Ah Gnome3, KDE 4.x, Unity… how the GUI desktop landscape has changed over the past year or so for Linux. Honestly, I haven’t been a fan of any of them.
KDE, it’s nice but experience has been it just seems slow. I’m not sure how to explain it, but just basic interaction with desktop has always left me with this feeling of it being sluggish. Once upon a time I was a huge KDE fan, likely from my years of using Slackware for everything. I actually did just install it at work, the ATI card I have there doesn’t play nice with Gnome3, therefore Cinnamon as well.
Gnome3, just feels like a mess. A vanilla Gnome3 install just isn’t very intuitive. Gnome has a trend of trying radical things that are just frustrating. Remember when Nautilus went spatial? Ugh. Drove me nuts a time I was actually turning into a huge fan of Dropline Gnome. With Gnome3 was it really necessary to for ctrl-alt up/down instead of left/right for desktop switching? I only have over a decade of muscle memory there.

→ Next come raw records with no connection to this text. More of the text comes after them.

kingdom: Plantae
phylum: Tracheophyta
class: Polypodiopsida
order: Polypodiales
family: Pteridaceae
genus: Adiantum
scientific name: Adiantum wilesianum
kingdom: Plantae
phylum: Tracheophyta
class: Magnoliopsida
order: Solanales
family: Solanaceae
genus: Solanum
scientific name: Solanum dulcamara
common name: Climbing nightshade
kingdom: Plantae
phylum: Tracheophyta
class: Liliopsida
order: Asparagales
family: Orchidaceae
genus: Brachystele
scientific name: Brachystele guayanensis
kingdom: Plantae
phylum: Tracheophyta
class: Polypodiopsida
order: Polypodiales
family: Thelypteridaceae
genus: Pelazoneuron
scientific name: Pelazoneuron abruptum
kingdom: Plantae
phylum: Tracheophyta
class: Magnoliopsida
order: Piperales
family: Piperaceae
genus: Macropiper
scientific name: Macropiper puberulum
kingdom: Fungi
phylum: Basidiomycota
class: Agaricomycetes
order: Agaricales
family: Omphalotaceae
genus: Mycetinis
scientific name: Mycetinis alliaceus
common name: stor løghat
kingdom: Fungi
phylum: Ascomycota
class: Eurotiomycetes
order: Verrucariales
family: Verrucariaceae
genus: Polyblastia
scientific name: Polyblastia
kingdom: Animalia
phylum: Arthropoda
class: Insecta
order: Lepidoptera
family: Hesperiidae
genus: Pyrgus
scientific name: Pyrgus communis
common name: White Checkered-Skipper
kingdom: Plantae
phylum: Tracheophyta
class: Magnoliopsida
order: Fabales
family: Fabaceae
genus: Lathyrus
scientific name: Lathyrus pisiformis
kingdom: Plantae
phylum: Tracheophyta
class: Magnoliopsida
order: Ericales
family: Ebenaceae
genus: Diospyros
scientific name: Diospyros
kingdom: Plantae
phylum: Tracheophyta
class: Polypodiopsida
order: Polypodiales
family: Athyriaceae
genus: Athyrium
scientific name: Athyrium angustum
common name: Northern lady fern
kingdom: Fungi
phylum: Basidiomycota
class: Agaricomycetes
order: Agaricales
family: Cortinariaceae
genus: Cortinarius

Unity… it’s interesting. I think a big reason I tend to stay away from it is my negative experiences with it when it first came out. It was glitchy on my hardware, locking up at random times. In all fairness with 11.10 it worked fine. I think I just had developed a bad taste for it by then. Unity has no problem running on an ATI card though *nudge Gnome3*.
Now Cinnamon. The only fault I can find with it is it’s Gnome3 roots means it has the same hardware issues. My laptop with an Nvidia card runs it great though. Cinnamon just seems to be what Gnome3 should have been.
Cinnamon has lower panel with the application menu. I like the fact you can add apps to it real easy, acting like a dock. I have a Macbook I use primarily for working from home, I’m used to having a dock (and at the bottom of the screen, Unity). However it builds on Gnome3’s always having one empty virtual desktop. Over all I find the virtual desktop management which is pretty much all Gnome3 to be an improvement. It’s real easy to move applications from desktop to desktop. When visually managing the desktops it’s vertival, however Cinnamon kept the left/right key bindings and visual transitions. I don’t have to relearn anything.
Over all, it’s appearance is a little rough, but the functionality has been a perfect fit. About the only improvement I’d make is a top panel that functions like on Unity and my Mac, holding the current application context menus and such. I just prefer that approach.
If you are running Mint and haven’t tried it yet, sudo apt-get install cinnamon-session and give it a go. It’s been the most intuitively easy to use desktop released this year.